Magnetically labeled secretin retains receptor affinity to pancreas acinar cells.

Abstract

Previously, we have developed a colloidal dextran-stabilized monocrystalline iron oxide nanocompound (MION-46) as a magnetic label for magnetic resonance imaging (MRI). In an effort to use this magnetic label to visualize pancreatic receptor function by MRI in vivo, we investigated the potential of secretin as a vector molecule. Secretin receptors, abundant on exocrine pancreas cells, recognize secretin through its amidated carboxyl terminal.
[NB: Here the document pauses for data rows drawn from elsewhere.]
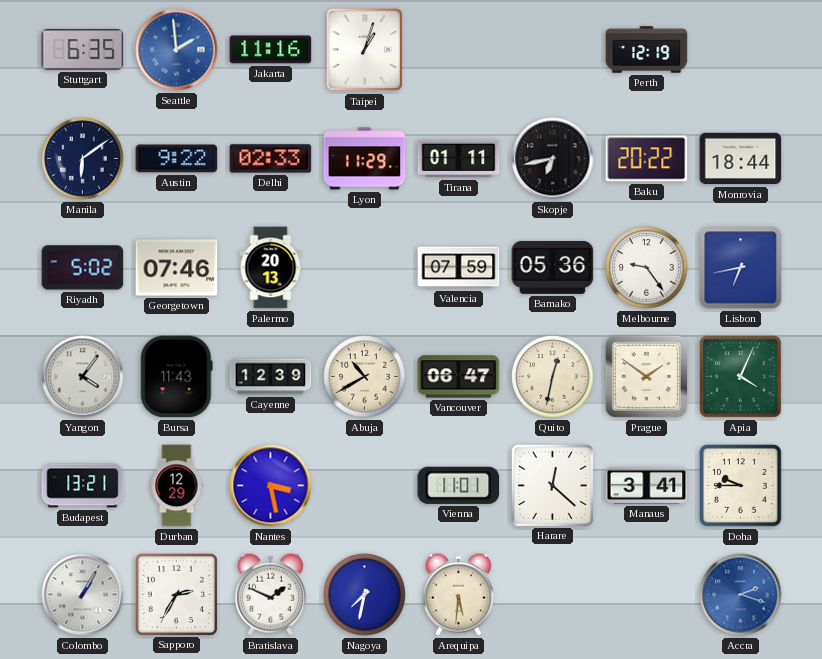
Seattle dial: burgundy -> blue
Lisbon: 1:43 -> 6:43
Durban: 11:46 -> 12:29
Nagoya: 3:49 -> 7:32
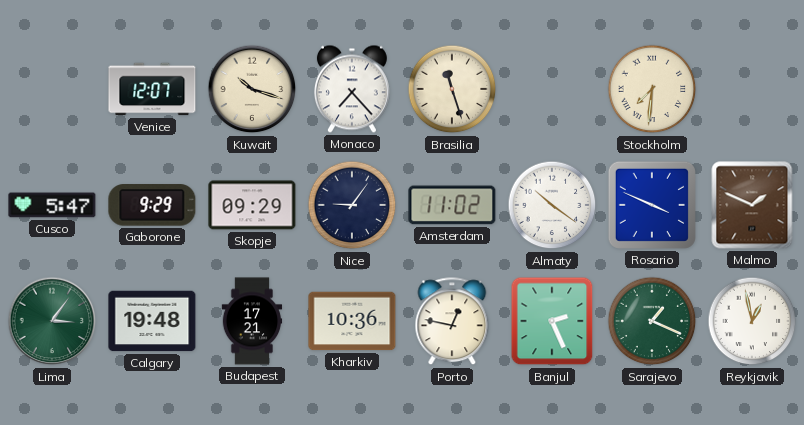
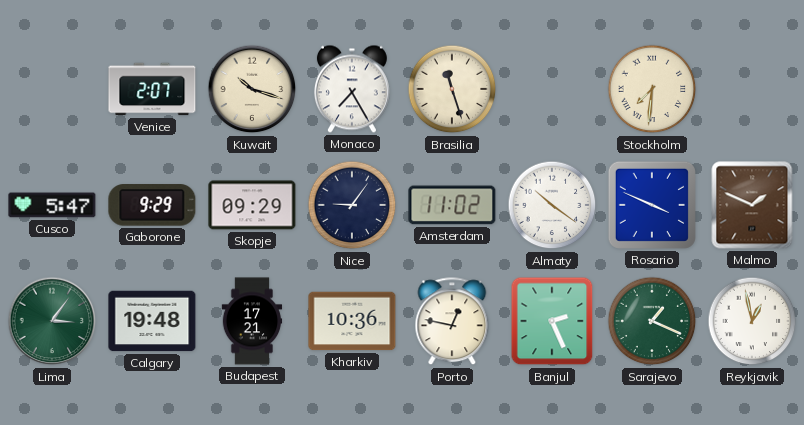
Venice: 12:07 -> 2:07
Monaco: 7:23 -> 7:25
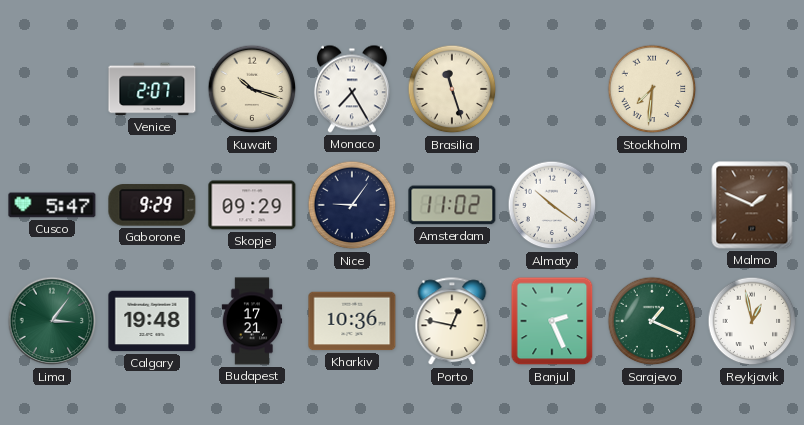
Rosario: 3:49 -> none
In order to conjugate secretin to MION, we utilized the specific interaction between biotin and streptavidin, since direct conjugation of human secretin to MION has previously resulted in low yields and low affinity of the conjugate (unpublished results). Initially, we biotinylated the N-terminal primary amino group of secretin (60% yield). In a separate step, streptavidin (SA) was immobilized onto the surface dextran molecules of MION (79% yield) by reductive amination. Each secretin molecule was conjugated to one biotin molecule and each MION particle to an average of two SA molecules. The biotinylated secretin was then conjugated to MION through the biotin-streptavidin interaction (90% yield). The secretin-biotin-streptavidin-MION construct thus contained approximately two secretin molecules per MION. An in vitro competitive binding assay of pancreatic acinar cells demonstrated that the magnetically labeled secretin retained affinity to the secretin receptors. In vivo distribution studies in rats showed a significantly higher pancreatic accumulation of the secretin-biotin-streptavidin-MION construct as compared to the control group that had received unmodified MION. Our data indicate that bioactive peptides can be attached to dextran-coated iron oxide particles through the biotin-streptavidin interaction while retaining receptor affinity. Such target-specific agents have potential use in MR imaging to probe for a variety of receptor systems.